Copy the stretch below from the line containing "right shoulder: (274, 94, 15)" through the line containing "left ankle: (269, 297, 5)", replacing "ankle" with "foot" and changing nothing else.
^^^^^^^^
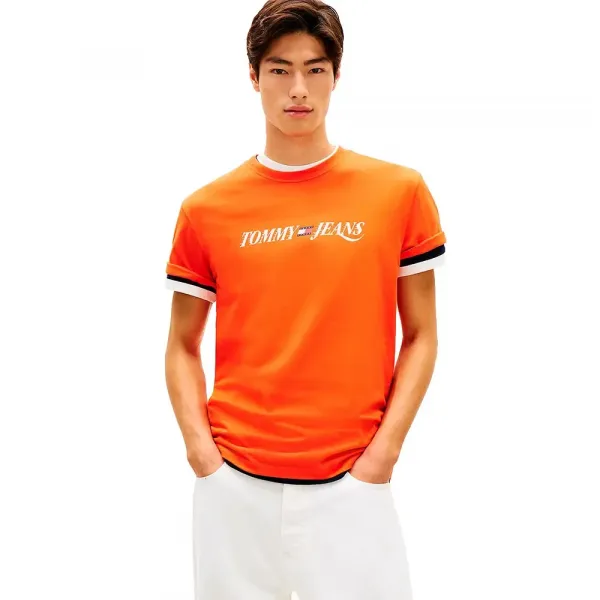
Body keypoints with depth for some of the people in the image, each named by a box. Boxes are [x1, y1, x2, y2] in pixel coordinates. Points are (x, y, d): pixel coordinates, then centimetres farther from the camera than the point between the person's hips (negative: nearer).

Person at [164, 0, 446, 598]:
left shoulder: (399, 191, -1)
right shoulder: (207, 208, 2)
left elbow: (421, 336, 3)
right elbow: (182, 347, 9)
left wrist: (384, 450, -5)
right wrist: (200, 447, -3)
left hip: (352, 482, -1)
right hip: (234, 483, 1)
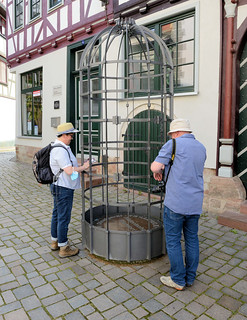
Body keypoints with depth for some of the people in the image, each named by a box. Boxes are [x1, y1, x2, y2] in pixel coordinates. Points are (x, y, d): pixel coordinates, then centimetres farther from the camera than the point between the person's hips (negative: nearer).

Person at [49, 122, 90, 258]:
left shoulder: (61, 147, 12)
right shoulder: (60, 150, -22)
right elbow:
^^^^^^^^
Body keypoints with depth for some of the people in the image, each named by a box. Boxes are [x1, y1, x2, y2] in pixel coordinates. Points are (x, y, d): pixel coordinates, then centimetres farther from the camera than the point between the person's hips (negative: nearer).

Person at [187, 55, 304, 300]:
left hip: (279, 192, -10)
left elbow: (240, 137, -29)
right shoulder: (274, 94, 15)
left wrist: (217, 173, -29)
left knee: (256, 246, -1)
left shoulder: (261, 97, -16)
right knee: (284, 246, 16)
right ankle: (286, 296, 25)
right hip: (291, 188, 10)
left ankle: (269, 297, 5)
^^^^^^^^
**Result for this task**.
right shoulder: (274, 94, 15)
left wrist: (217, 173, -29)
left knee: (256, 246, -1)
left shoulder: (261, 97, -16)
right knee: (284, 246, 16)
right foot: (286, 296, 25)
right hip: (291, 188, 10)
left foot: (269, 297, 5)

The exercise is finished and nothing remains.